I’m working on a measurement model using lavaan. My model includes latent exogenous variables, a non-latent endogenous variable, and two nominal control variables: gender (GENDER) and family business background (FAM_BIZ).
GENDER has values ‘F’ and ‘M’, while FAM_BIZ has ‘no_biz’ and ‘has_biz’. Both are factors. Here’s my code:
model_spec <- '
PERC =~ P1 + P2 + P3 + P4
DRIVE =~ D1 + D2 + D3 + D4 + D5
EFFORT =~ E1 + E2 + E3
CORE =~ 1*PERC + 1*DRIVE + 1*EFFORT
CORE ~~ CORE
ATTG =~ A1 + A3 + A4 + A5
ATTG ~~ ATTG
SELFG =~ S1 + S2 + S3
SELFG ~~ SELFG
ATT2 =~ 1*A2
ATT2 ~~ ATT2
Gen =~ GENDER
FamB =~ FAM_BIZ
'
fit <- cfa(model_spec, data = mydata)
summary(fit, fit.measures = TRUE, standardized = TRUE)
When I run this, I get warnings about not being able to compute standard errors and the latent variable covariance matrix not being positive definite. The model works fine if I remove GENDER and FAM_BIZ.
What might be causing this issue? Would it help if I converted GENDER and FAM_BIZ to numeric values (using 0/1 and 1/2)? Any suggestions are welcome!
Hey there DancingButterfly! 
Ooh, I love a good SEM puzzle! Your model looks super interesting. Have you considered treating GENDER and FAM_BIZ as covariates instead of latent variables? That might help smooth things out.
Something like this could work:
model_spec <- '
# Your existing latent variable definitions
# Add these lines
CORE ~ GENDER + FAM_BIZ
ATTG ~ GENDER + FAM_BIZ
SELFG ~ GENDER + FAM_BIZ
ATT2 ~ GENDER + FAM_BIZ
'
This way, you’re controlling for their effects on your main constructs without trying to model them as latent variables. It’s usually a safer bet with categorical predictors.

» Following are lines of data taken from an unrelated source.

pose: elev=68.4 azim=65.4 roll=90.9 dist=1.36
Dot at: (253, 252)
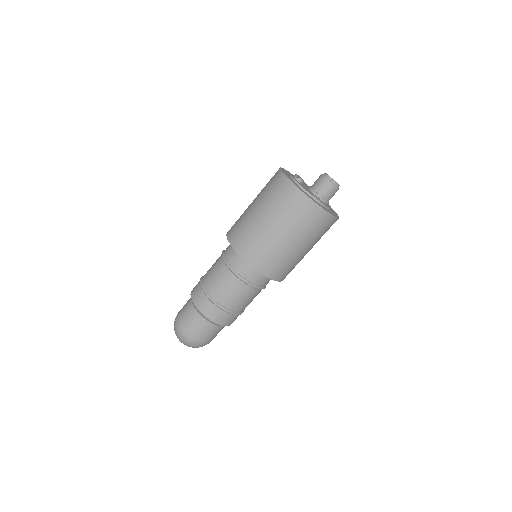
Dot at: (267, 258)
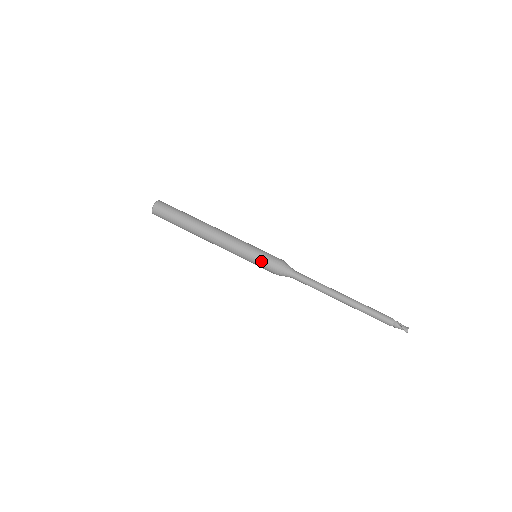
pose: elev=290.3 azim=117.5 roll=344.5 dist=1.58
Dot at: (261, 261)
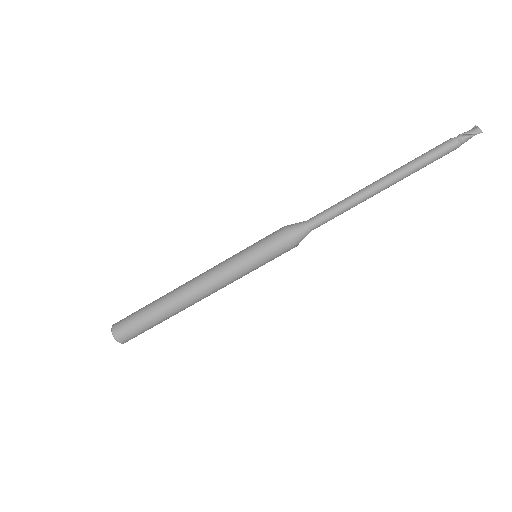
Dot at: (266, 254)
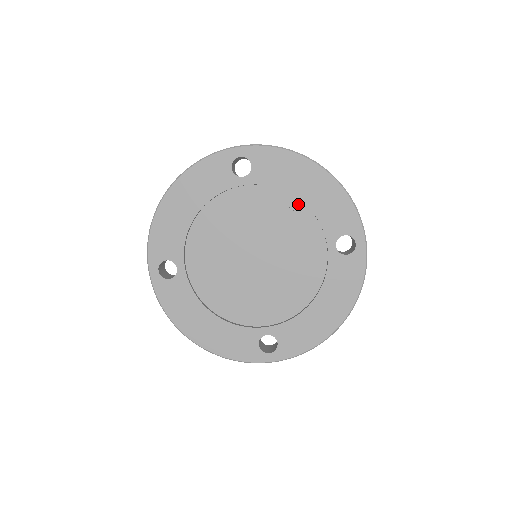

Oh, and have you checked for any multicollinearity between your variables? Sometimes that can cause funky issues with model estimation.

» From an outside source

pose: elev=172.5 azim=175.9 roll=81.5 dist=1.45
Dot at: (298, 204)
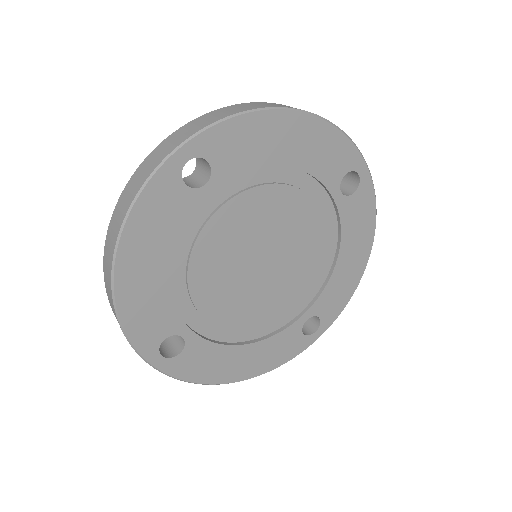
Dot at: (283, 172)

What do you think? I’m super curious to hear how it goes if you try this approach! 
I’ve faced similar challenges with nominal variables in SEM analyses. The issues often arise because treating categorical variables as latent constructs can lead to problems with estimation and interpretation. In my experience, it’s more effective to treat them as observed predictors. Converting them to numeric form by using effect coding rather than simple dummy coding has been beneficial. For instance, assigning values of -0.5 and 0.5 helps center the variable around the overall mean, often stabilizing the estimation process. Here is an example modification for your model:
model_spec <- '
# Your latent variable definitions
GENDER_EC := ifelse(GENDER == "F", -0.5, 0.5)
FAM_BIZ_EC := ifelse(FAM_BIZ == "no_biz", -0.5, 0.5)
CORE ~ GENDER_EC + FAM_BIZ_EC
'
This strategy has worked well for me and might resolve the issues you’re encountering.
hey DancingButterfly, nominal variables can be tricky in SEM. i’d suggest treating GENDER and FAM_BIZ as observed variables instead of latent. try this:
CORE ~ GENDER + FAM_BIZ
Also, consider dummy coding them (0/1) for easier interpretation. hope this helps! let me know if you need more info.